Wohnheimnot
Unterbringungs-Quote von unter zehn Prozent
Ein Platz im Wohnheim ist die günstigste Alternative für Studierende, die das Elternhaus verlassen. Aber für immer weniger junge Menschen sind Plätze verfügbar. Die Studierendenwerke würden derzeit 200.000 Wohnheimplätze anbieten, erläutert Matthias Anbuhl, Vorstandsvorsitzender des Deutschen Studierendenwerks, auf Anfrage von "Forschung & Lehre". "Das Verhältnis von Studierenden zu geförderten Wohnheimplätzen, die sogenannte Unterbringungsquote, liegt damit bei 9,61 Prozent. Zum Vergleich: Im Jahr 1991 lag die Versorgungsquote bei 15 Prozent, im Jahr 2008 noch bei 12,13 Prozent."
Deswegen werde mit Nachdruck gebaut. Mehr als 18.000 Wohnheimplätze würden sich in Planung oder im Bau befinden. "Aber der Bedarf an bezahlbarem Wohnraum wird auf absehbare Zeit hoch bleiben", konstatiert Anbuhl. Die angespannte Wohnraum-Situation würde zu einer neuen Form der sozialen Auslese führen: "Die Frage, an welcher Hochschule ich studieren kann, hängt immer mehr davon ab, ob ich mir die Miete in der Stadt überhaupt leisten kann. Die Freiheit der jungen Generation wird so stark eingeschränkt, was eine bildungspolitische Misere ist."

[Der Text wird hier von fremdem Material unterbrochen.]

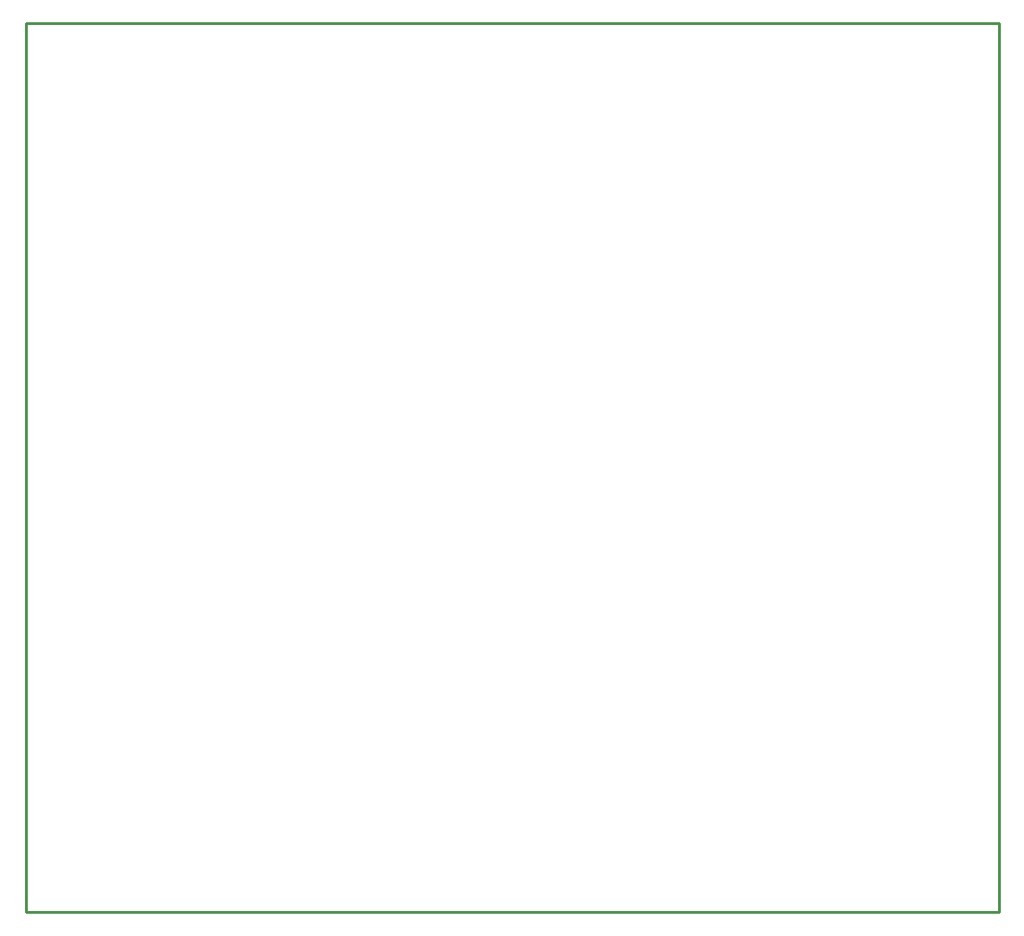
<source format=gbr>
G04 EAGLE Gerber RS-274X export*
G75*
%MOMM*%
%FSLAX34Y34*%
%LPD*%
%IN*%
%IPPOS*%
%AMOC8*
5,1,8,0,0,1.08239X$1,22.5*%
G01*
%ADD10C,0.254000*%


D10*
X0Y0D02*
X889000Y0D01*
X889000Y812800D01*
X0Y812800D01*
X0Y0D01*
M02*

</source>
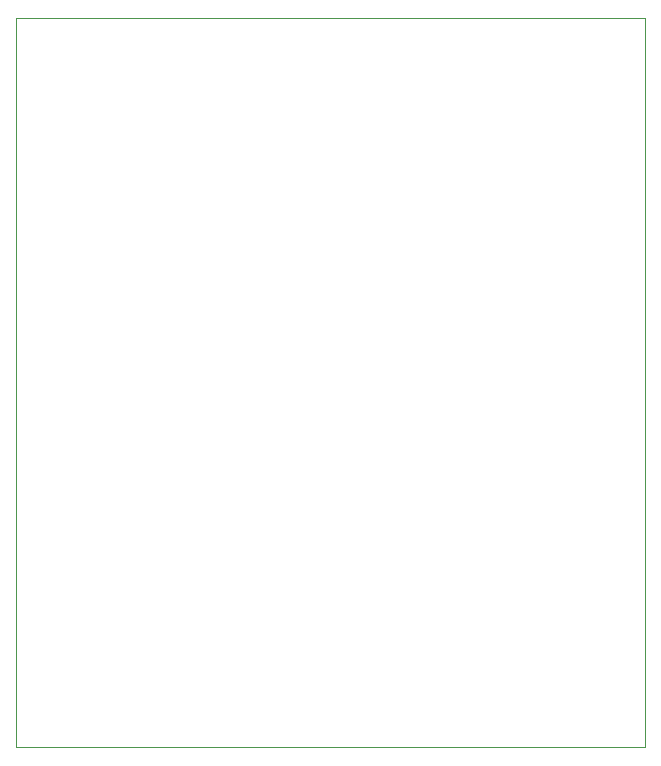
<source format=gbr>
%TF.GenerationSoftware,KiCad,Pcbnew,8.0.9-8.0.9-0~ubuntu20.04.1*%
%TF.CreationDate,2025-08-05T19:54:57+10:00*%
%TF.ProjectId,glowforge-psu-breakout,676c6f77-666f-4726-9765-2d7073752d62,rev?*%
%TF.SameCoordinates,Original*%
%TF.FileFunction,Profile,NP*%
%FSLAX46Y46*%
G04 Gerber Fmt 4.6, Leading zero omitted, Abs format (unit mm)*
G04 Created by KiCad (PCBNEW 8.0.9-8.0.9-0~ubuntu20.04.1) date 2025-08-05 19:54:57*
%MOMM*%
%LPD*%
G01*
G04 APERTURE LIST*
%TA.AperFunction,Profile*%
%ADD10C,0.050000*%
%TD*%
G04 APERTURE END LIST*
D10*
X134500000Y-63500000D02*
X187750000Y-63500000D01*
X187750000Y-125250000D01*
X134500000Y-125250000D01*
X134500000Y-63500000D01*
M02*

</source>
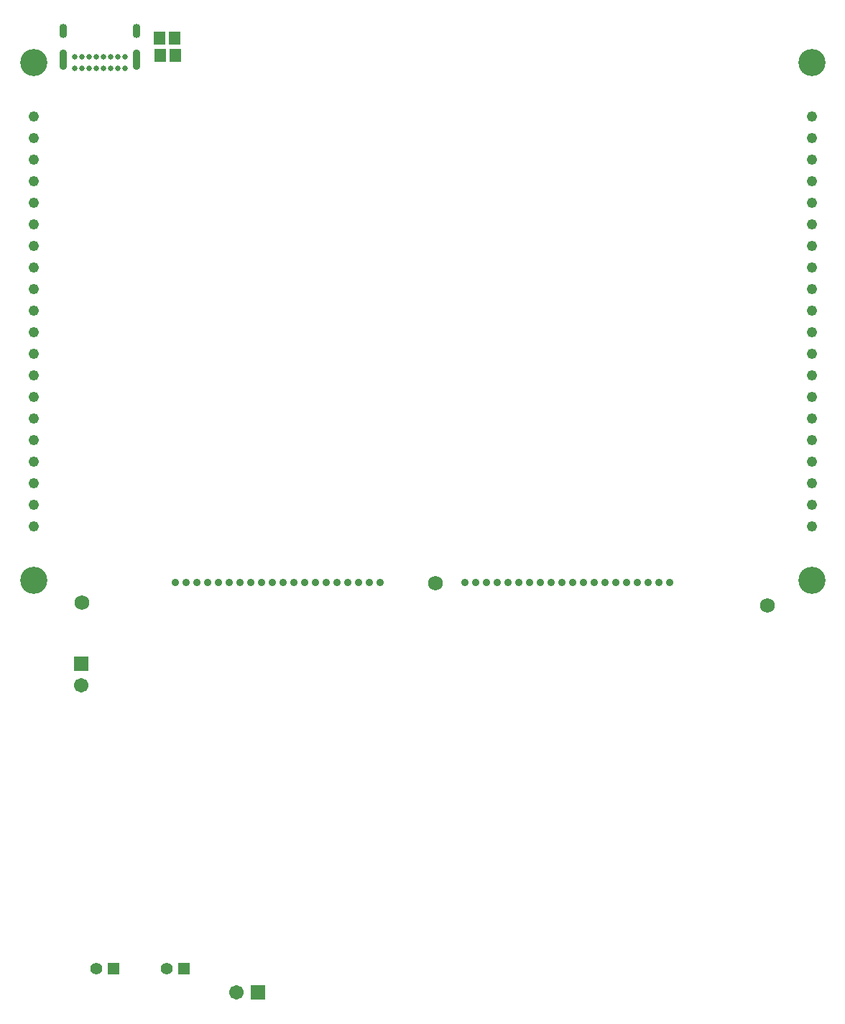
<source format=gts>
G04*
G04 #@! TF.GenerationSoftware,Altium Limited,Altium Designer,24.1.2 (44)*
G04*
G04 Layer_Color=8388736*
%FSLAX44Y44*%
%MOMM*%
G71*
G04*
G04 #@! TF.SameCoordinates,8F2A281D-5683-44EC-B143-A45D5901FF86*
G04*
G04*
G04 #@! TF.FilePolarity,Negative*
G04*
G01*
G75*
%ADD14R,1.3532X1.5532*%
%ADD15C,1.7272*%
%ADD16C,0.6500*%
G04:AMPARAMS|DCode=17|XSize=0.9mm|YSize=2.4mm|CornerRadius=0.45mm|HoleSize=0mm|Usage=FLASHONLY|Rotation=0.000|XOffset=0mm|YOffset=0mm|HoleType=Round|Shape=RoundedRectangle|*
%AMROUNDEDRECTD17*
21,1,0.9000,1.5000,0,0,0.0*
21,1,0.0000,2.4000,0,0,0.0*
1,1,0.9000,0.0000,-0.7500*
1,1,0.9000,0.0000,-0.7500*
1,1,0.9000,0.0000,0.7500*
1,1,0.9000,0.0000,0.7500*
%
%ADD17ROUNDEDRECTD17*%
G04:AMPARAMS|DCode=18|XSize=0.9mm|YSize=1.7mm|CornerRadius=0.45mm|HoleSize=0mm|Usage=FLASHONLY|Rotation=0.000|XOffset=0mm|YOffset=0mm|HoleType=Round|Shape=RoundedRectangle|*
%AMROUNDEDRECTD18*
21,1,0.9000,0.8000,0,0,0.0*
21,1,0.0000,1.7000,0,0,0.0*
1,1,0.9000,0.0000,-0.4000*
1,1,0.9000,0.0000,-0.4000*
1,1,0.9000,0.0000,0.4000*
1,1,0.9000,0.0000,0.4000*
%
%ADD18ROUNDEDRECTD18*%
%ADD19C,1.2232*%
%ADD20C,0.9032*%
%ADD21R,1.7032X1.7032*%
%ADD22C,1.7032*%
%ADD23C,3.2032*%
%ADD24C,1.4032*%
%ADD25R,1.4032X1.4032*%
%ADD26R,1.7032X1.7032*%
D14*
X456410Y1532900D02*
D03*
X473910D02*
D03*
X474556Y1512255D02*
D03*
X457056D02*
D03*
D15*
X364686Y868051D02*
D03*
X781246Y890911D02*
D03*
X1172406Y864241D02*
D03*
D16*
X356056Y1510666D02*
D03*
X364556D02*
D03*
X373056D02*
D03*
X381556D02*
D03*
X390056D02*
D03*
X398556D02*
D03*
X407056D02*
D03*
X415556D02*
D03*
Y1497166D02*
D03*
X407056D02*
D03*
X398556D02*
D03*
X390056D02*
D03*
X381556D02*
D03*
X373056D02*
D03*
X364556D02*
D03*
X356056D02*
D03*
D17*
X429056Y1506966D02*
D03*
X342556D02*
D03*
D18*
X429056Y1540766D02*
D03*
X342556D02*
D03*
D19*
X308107Y958092D02*
D03*
Y983492D02*
D03*
Y1008892D02*
D03*
Y1034292D02*
D03*
Y1059692D02*
D03*
Y1085092D02*
D03*
Y1110492D02*
D03*
Y1135892D02*
D03*
Y1161292D02*
D03*
Y1186692D02*
D03*
Y1212092D02*
D03*
Y1237492D02*
D03*
Y1262892D02*
D03*
Y1288292D02*
D03*
Y1313692D02*
D03*
Y1339092D02*
D03*
Y1364492D02*
D03*
Y1389892D02*
D03*
Y1415292D02*
D03*
Y1440692D02*
D03*
X1224793D02*
D03*
Y1415292D02*
D03*
Y1389892D02*
D03*
Y1364492D02*
D03*
Y1339092D02*
D03*
Y1313692D02*
D03*
Y1288292D02*
D03*
Y1262892D02*
D03*
Y1237492D02*
D03*
Y1212092D02*
D03*
Y1186692D02*
D03*
Y1161292D02*
D03*
Y1135892D02*
D03*
Y1110492D02*
D03*
Y1085092D02*
D03*
Y1059692D02*
D03*
Y1034292D02*
D03*
Y1008892D02*
D03*
Y983492D02*
D03*
Y958092D02*
D03*
D20*
X816450Y891692D02*
D03*
X829150D02*
D03*
X816450D02*
D03*
X829150D02*
D03*
X841850D02*
D03*
X854550D02*
D03*
X867250D02*
D03*
X879950D02*
D03*
X892650D02*
D03*
X905350D02*
D03*
X918050D02*
D03*
X930750D02*
D03*
X943450D02*
D03*
X956150D02*
D03*
X968850D02*
D03*
X981550D02*
D03*
X994250D02*
D03*
X1006950D02*
D03*
X1019650D02*
D03*
X1032350D02*
D03*
X1045050D02*
D03*
X1057750D02*
D03*
X475150D02*
D03*
X487850D02*
D03*
X475150D02*
D03*
X487850D02*
D03*
X500550D02*
D03*
X513250D02*
D03*
X525950D02*
D03*
X538650D02*
D03*
X551350D02*
D03*
X564050D02*
D03*
X576750D02*
D03*
X589450D02*
D03*
X602150D02*
D03*
X614850D02*
D03*
X627550D02*
D03*
X640250D02*
D03*
X652950D02*
D03*
X665650D02*
D03*
X678350D02*
D03*
X691050D02*
D03*
X703750D02*
D03*
X716450D02*
D03*
D21*
X572257Y409031D02*
D03*
D22*
X546857D02*
D03*
X363870Y770321D02*
D03*
D23*
X308107Y894592D02*
D03*
Y1504192D02*
D03*
X1224793D02*
D03*
Y894592D02*
D03*
D24*
X465160Y436773D02*
D03*
X381935D02*
D03*
D25*
X485160D02*
D03*
X401935D02*
D03*
D26*
X363870Y795721D02*
D03*
M02*

</source>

Viele Studierende zu Semesterbeginn noch ohne Unterkunft
In Nordrhein-Westfalen zum Beispiel sind derzeit noch Tausende Studierende auf der Suche – etwa an den Standorten Aachen, Bielefeld, Bonn und Köln, berichtete die Deutsche Presseagentur (dpa). Um erste Abhilfe zu schaffen und auf die Notlage hinzuweisen, sei in Münster in einer Turnhalle ein Notquartier für 150 Erstsemester eingerichtet worden. Dies wäre jedoch nur als Übergangslösung für die erste Woche gedacht. "Leute aus Frankfurt, aus einem Dorf in Bayern oder auch aus Bremen sind hier untergekommen und wissen jetzt nicht so wirklich, wie es weitergeht", zitierte die dpa Theresa Dissen, Vorsitzende des Allgemeinen Studierendenausschusses (AStA).
Auch in Norddeutschland ist die Wohnungslage laut dpa-Bericht prekär. Aktuell könnten dort nur 5,6 Prozent der Studierenden im Wohnheim unterkommen. Damit werde der Bundesdurchschnitt von 9,6 Prozent unterschritten. Vergleichsweise viele Wohnheimplätze gebe es dagegen in Thüringen. "Thüringen liegt bei der Unterbringungsquote in Studierendenwohnheimen mit 17 Prozent bundesweit an der Spitze", sagte Stephan Krauß vom Thüringer Wirtschaftsministerium gegenüber der dpa. Allerdings fielen bei den vielfach in den 90er-Jahren entstandenen Wohnheimen Sanierungsmaßnahmen an. Hier sei das Studierendenwerk auf Förderungen durch das Bundesprogramm "Junges Wohnen" angewiesen.
Förderungen vom Bund erforderlich
Die notwendige staatliche Unterstützung hebt auch Anbuhl hervor. Man begrüße es sehr, "dass der Bund mit dem Programm 'Junges Wohnen' nach mehr als drei Jahrzehnten wieder in den Studierenden-Wohnheimbau eingestiegen" sei. In diesem Rahmen würden den Bundesländern in drei Tranchen insgesamt 1,5 Milliarden Euro zur Verfügung gestellt. Das Programm müsse auf Dauer gestellt und von den Bundesländern entsprechend umgesetzt werden, fordert Anbuhl. In Bayern, Sachsen, Rheinland-Pfalz, Berlin oder NRW sei das bereits der Fall. "Damit könnten die Wohnungsmärkte mittel- und langfristig endlich entlastet werden und die Studierenden mehr bezahlbaren Wohnraum bekommen."